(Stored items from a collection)
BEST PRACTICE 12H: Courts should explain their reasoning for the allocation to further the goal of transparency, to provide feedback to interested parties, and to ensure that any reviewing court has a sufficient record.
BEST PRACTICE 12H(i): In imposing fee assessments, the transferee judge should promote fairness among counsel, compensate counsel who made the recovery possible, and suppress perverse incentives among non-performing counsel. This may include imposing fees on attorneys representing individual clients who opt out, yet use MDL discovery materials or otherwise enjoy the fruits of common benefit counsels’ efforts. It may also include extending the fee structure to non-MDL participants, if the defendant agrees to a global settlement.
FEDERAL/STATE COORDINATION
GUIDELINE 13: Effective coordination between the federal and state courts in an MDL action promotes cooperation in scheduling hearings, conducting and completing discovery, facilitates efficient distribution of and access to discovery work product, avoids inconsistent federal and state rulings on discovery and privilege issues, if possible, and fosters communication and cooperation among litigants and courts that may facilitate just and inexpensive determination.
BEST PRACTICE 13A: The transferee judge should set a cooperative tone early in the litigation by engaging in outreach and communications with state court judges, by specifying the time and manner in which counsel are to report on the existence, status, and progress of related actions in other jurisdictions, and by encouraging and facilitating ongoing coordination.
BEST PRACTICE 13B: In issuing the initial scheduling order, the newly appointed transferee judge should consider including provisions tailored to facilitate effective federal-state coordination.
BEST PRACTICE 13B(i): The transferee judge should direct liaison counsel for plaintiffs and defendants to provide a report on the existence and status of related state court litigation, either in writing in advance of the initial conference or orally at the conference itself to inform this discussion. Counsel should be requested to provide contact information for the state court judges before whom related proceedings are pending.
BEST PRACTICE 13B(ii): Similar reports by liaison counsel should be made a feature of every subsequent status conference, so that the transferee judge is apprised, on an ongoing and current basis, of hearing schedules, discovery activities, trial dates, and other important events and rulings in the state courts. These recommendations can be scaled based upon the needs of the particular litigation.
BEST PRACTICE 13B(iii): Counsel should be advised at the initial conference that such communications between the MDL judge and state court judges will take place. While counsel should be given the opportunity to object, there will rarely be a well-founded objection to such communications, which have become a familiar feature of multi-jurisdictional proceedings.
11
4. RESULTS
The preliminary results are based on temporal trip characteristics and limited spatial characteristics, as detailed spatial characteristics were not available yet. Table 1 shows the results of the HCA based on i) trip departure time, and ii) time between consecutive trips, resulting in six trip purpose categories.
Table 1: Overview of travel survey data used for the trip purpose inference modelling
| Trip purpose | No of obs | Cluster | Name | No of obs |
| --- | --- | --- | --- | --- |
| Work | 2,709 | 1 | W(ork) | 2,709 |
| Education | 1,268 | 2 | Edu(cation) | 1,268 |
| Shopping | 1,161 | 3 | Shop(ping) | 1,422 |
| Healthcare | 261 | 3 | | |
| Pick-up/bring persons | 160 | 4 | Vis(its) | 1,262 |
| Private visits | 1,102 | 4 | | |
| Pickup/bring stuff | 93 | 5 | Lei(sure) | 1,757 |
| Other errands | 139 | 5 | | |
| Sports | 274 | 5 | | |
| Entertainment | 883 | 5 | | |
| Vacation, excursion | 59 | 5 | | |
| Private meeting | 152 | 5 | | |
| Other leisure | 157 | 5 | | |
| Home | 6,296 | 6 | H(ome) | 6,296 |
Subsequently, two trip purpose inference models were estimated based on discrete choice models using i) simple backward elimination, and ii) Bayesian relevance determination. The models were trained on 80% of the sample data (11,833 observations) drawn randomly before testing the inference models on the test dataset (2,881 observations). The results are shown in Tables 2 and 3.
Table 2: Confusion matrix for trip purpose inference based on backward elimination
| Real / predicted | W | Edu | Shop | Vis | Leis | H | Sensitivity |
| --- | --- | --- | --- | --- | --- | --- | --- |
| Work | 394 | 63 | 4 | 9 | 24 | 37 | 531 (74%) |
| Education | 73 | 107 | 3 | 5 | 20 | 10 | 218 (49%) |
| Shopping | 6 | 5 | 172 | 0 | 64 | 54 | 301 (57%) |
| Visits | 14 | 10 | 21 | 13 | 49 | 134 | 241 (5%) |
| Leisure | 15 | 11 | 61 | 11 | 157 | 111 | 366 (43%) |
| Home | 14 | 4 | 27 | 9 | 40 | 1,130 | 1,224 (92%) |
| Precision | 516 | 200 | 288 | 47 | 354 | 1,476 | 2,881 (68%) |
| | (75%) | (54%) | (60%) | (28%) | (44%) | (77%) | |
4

THE TASK: This calls for all of the entries above, repeated exactly.

RESPONSE TO THIS TASK:
BEST PRACTICE 12H: Courts should explain their reasoning for the allocation to further the goal of transparency, to provide feedback to interested parties, and to ensure that any reviewing court has a sufficient record.
BEST PRACTICE 12H(i): In imposing fee assessments, the transferee judge should promote fairness among counsel, compensate counsel who made the recovery possible, and suppress perverse incentives among non-performing counsel. This may include imposing fees on attorneys representing individual clients who opt out, yet use MDL discovery materials or otherwise enjoy the fruits of common benefit counsels’ efforts. It may also include extending the fee structure to non-MDL participants, if the defendant agrees to a global settlement.
FEDERAL/STATE COORDINATION
GUIDELINE 13: Effective coordination between the federal and state courts in an MDL action promotes cooperation in scheduling hearings, conducting and completing discovery, facilitates efficient distribution of and access to discovery work product, avoids inconsistent federal and state rulings on discovery and privilege issues, if possible, and fosters communication and cooperation among litigants and courts that may facilitate just and inexpensive determination.
BEST PRACTICE 13A: The transferee judge should set a cooperative tone early in the litigation by engaging in outreach and communications with state court judges, by specifying the time and manner in which counsel are to report on the existence, status, and progress of related actions in other jurisdictions, and by encouraging and facilitating ongoing coordination.
BEST PRACTICE 13B: In issuing the initial scheduling order, the newly appointed transferee judge should consider including provisions tailored to facilitate effective federal-state coordination.
BEST PRACTICE 13B(i): The transferee judge should direct liaison counsel for plaintiffs and defendants to provide a report on the existence and status of related state court litigation, either in writing in advance of the initial conference or orally at the conference itself to inform this discussion. Counsel should be requested to provide contact information for the state court judges before whom related proceedings are pending.
BEST PRACTICE 13B(ii): Similar reports by liaison counsel should be made a feature of every subsequent status conference, so that the transferee judge is apprised, on an ongoing and current basis, of hearing schedules, discovery activities, trial dates, and other important events and rulings in the state courts. These recommendations can be scaled based upon the needs of the particular litigation.
BEST PRACTICE 13B(iii): Counsel should be advised at the initial conference that such communications between the MDL judge and state court judges will take place. While counsel should be given the opportunity to object, there will rarely be a well-founded objection to such communications, which have become a familiar feature of multi-jurisdictional proceedings.
11
4. RESULTS
The preliminary results are based on temporal trip characteristics and limited spatial characteristics, as detailed spatial characteristics were not available yet. Table 1 shows the results of the HCA based on i) trip departure time, and ii) time between consecutive trips, resulting in six trip purpose categories.
Table 1: Overview of travel survey data used for the trip purpose inference modelling
| Trip purpose | No of obs | Cluster | Name | No of obs |
| --- | --- | --- | --- | --- |
| Work | 2,709 | 1 | W(ork) | 2,709 |
| Education | 1,268 | 2 | Edu(cation) | 1,268 |
| Shopping | 1,161 | 3 | Shop(ping) | 1,422 |
| Healthcare | 261 | 3 | | |
| Pick-up/bring persons | 160 | 4 | Vis(its) | 1,262 |
| Private visits | 1,102 | 4 | | |
| Pickup/bring stuff | 93 | 5 | Lei(sure) | 1,757 |
| Other errands | 139 | 5 | | |
| Sports | 274 | 5 | | |
| Entertainment | 883 | 5 | | |
| Vacation, excursion | 59 | 5 | | |
| Private meeting | 152 | 5 | | |
| Other leisure | 157 | 5 | | |
| Home | 6,296 | 6 | H(ome) | 6,296 |
Subsequently, two trip purpose inference models were estimated based on discrete choice models using i) simple backward elimination, and ii) Bayesian relevance determination. The models were trained on 80% of the sample data (11,833 observations) drawn randomly before testing the inference models on the test dataset (2,881 observations). The results are shown in Tables 2 and 3.
Table 2: Confusion matrix for trip purpose inference based on backward elimination
| Real / predicted | W | Edu | Shop | Vis | Leis | H | Sensitivity |
| --- | --- | --- | --- | --- | --- | --- | --- |
| Work | 394 | 63 | 4 | 9 | 24 | 37 | 531 (74%) |
| Education | 73 | 107 | 3 | 5 | 20 | 10 | 218 (49%) |
| Shopping | 6 | 5 | 172 | 0 | 64 | 54 | 301 (57%) |
| Visits | 14 | 10 | 21 | 13 | 49 | 134 | 241 (5%) |
| Leisure | 15 | 11 | 61 | 11 | 157 | 111 | 366 (43%) |
| Home | 14 | 4 | 27 | 9 | 40 | 1,130 | 1,224 (92%) |
| Precision | 516 | 200 | 288 | 47 | 354 | 1,476 | 2,881 (68%) |
| | (75%) | (54%) | (60%) | (28%) | (44%) | (77%) | |
4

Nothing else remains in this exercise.